* INSTRUCTIONS TO FOLLOW:
Each line of the data must be written out again verbatim; no image belongs in the copy.

╭─ MATERIAL TO PROCESS

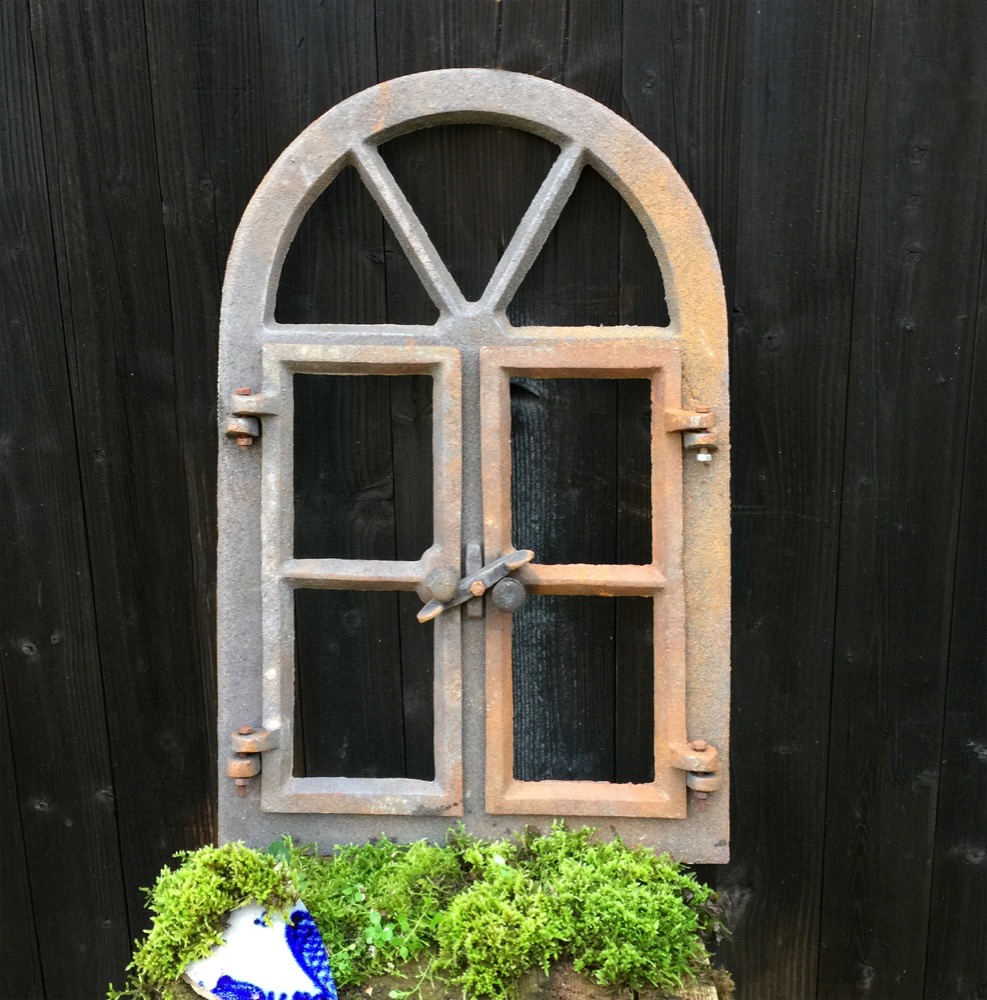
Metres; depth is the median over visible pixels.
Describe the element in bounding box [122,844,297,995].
moss
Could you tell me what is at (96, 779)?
wooden wall
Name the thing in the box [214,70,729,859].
window frame
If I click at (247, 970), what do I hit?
ceramic shard
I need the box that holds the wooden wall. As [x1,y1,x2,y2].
[0,0,985,999]
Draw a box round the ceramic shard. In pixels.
[184,896,338,999]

╰─

* RESPONSE:
Metres; depth is the median over visible pixels.
Describe the element in bounding box [122,844,297,995].
moss
Could you tell me what is at (96, 779)?
wooden wall
Name the thing in the box [214,70,729,859].
window frame
If I click at (247, 970), what do I hit?
ceramic shard
I need the box that holds the wooden wall. As [x1,y1,x2,y2].
[0,0,985,999]
Draw a box round the ceramic shard. In pixels.
[184,896,338,999]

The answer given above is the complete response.